When we moved I took money from my private account and bought several Persian rugs for pennies on the dollar at an auction held at a rug store that was going out of business. I love those rugs… all hand woven and hand dyed from far away lands. I love to imagine the weavers and where they were weaving. I love to imagine their happiness when they sold one after all their hard work. I like to imagine the smells and the scenery that these rugs saw and all the people who have walked across these rugs and found them as remarkable as I. I also wanted something of value to pass on to my kids that they could remember and then enjoy in their homes someday.
When I bought these rugs I asked B to go with me to the auction but he wouldn’t. I asked him to go so we could spend time together and to keep my spending in check because I knew that if cheap enough I might bring home too many. Well that day I came home with four rugs and I have been hearing about it in anger from B. That I went and spent MY money even though he didn’t want me to. Frankly, his carping about it these 4 or 5 times in 6 weeks started to ruin my enjoyment of these beautiful treasures.

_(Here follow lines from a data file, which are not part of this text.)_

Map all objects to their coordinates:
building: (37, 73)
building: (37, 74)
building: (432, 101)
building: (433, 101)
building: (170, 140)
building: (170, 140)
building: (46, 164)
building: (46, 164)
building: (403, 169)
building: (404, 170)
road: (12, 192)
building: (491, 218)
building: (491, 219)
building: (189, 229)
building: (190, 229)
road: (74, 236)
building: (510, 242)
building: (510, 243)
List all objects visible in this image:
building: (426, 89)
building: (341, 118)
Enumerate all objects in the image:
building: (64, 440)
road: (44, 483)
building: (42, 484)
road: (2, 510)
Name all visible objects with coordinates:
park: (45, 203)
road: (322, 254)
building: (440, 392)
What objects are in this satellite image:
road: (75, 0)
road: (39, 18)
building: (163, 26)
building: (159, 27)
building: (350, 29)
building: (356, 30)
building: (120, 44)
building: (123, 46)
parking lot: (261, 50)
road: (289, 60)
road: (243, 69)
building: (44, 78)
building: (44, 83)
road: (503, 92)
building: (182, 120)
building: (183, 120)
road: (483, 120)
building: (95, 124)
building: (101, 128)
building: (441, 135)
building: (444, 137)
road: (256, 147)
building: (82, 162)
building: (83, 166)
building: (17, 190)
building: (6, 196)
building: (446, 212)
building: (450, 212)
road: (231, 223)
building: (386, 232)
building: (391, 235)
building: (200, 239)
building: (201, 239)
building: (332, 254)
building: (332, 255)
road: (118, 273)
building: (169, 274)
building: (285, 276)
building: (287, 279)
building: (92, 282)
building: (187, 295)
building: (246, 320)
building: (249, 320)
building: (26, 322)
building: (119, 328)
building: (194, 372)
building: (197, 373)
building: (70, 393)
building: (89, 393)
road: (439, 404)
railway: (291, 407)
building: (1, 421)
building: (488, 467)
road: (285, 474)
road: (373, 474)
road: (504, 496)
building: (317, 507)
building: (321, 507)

Finally, I had had it. I told him if he ever said another word about it I would burn them…after all they are only things.
So Tuesday once again the words came tumbling out of his mouth. Imagine his surprise when he walked in the door last night with our son and saw the rugs in a pile at the front door.,
“What’s going on with the rugs?”
‘I’m getting rid of them, ” I said sweetly without an ounce of anger in my voice. “I haven’t decided if I will give them to Good Will or just put them in storage somewhere until I die and they can be distributed to the kids.”
Paul was confused, “Mom, I really like those rugs. The house looks bare without them and it is noisy.”
B chimed in, “Put them back. They look good. I like them.”
Paul, “Mom, why are you doing this?”
B, “Why are you doing this?”
Me. “B, do you really want me to discuss this in front of Paul? Is now the right time for this?”
He nods okay.,
“Okay, Paul, here is the story. Your dad has been upset that I bought these rugs out of my own money. I am tired of hearing about it as it spoils the beauty of them for me. So rather than your Dad getting distressed when he sees them I think it is better that he doesn’t see them which is why I am getting rid of them. Relationships are what is important in life, not rugs. I love your Dad more than a rug. Rugs are replaceable but love has no price. If something like a rug if making your Dad so upset then I don’t need it and it is time for it to go.”
B says, “Look I will buy them from you if that means they can stay.”
“Not interested,” I replied.
“Except for the big one. You can have that one for a half million dollars,” I joked.
Later, I went to pick up daughter from dive team.
When I got home the rugs were back on the floor where they belonged.
“They look good there,” said B with a look of embarrassment and a pleading look in his eyes. “I am sorry. I will never bring up the rugs again if you will just keep them here and let our family enjoy them. Deal?”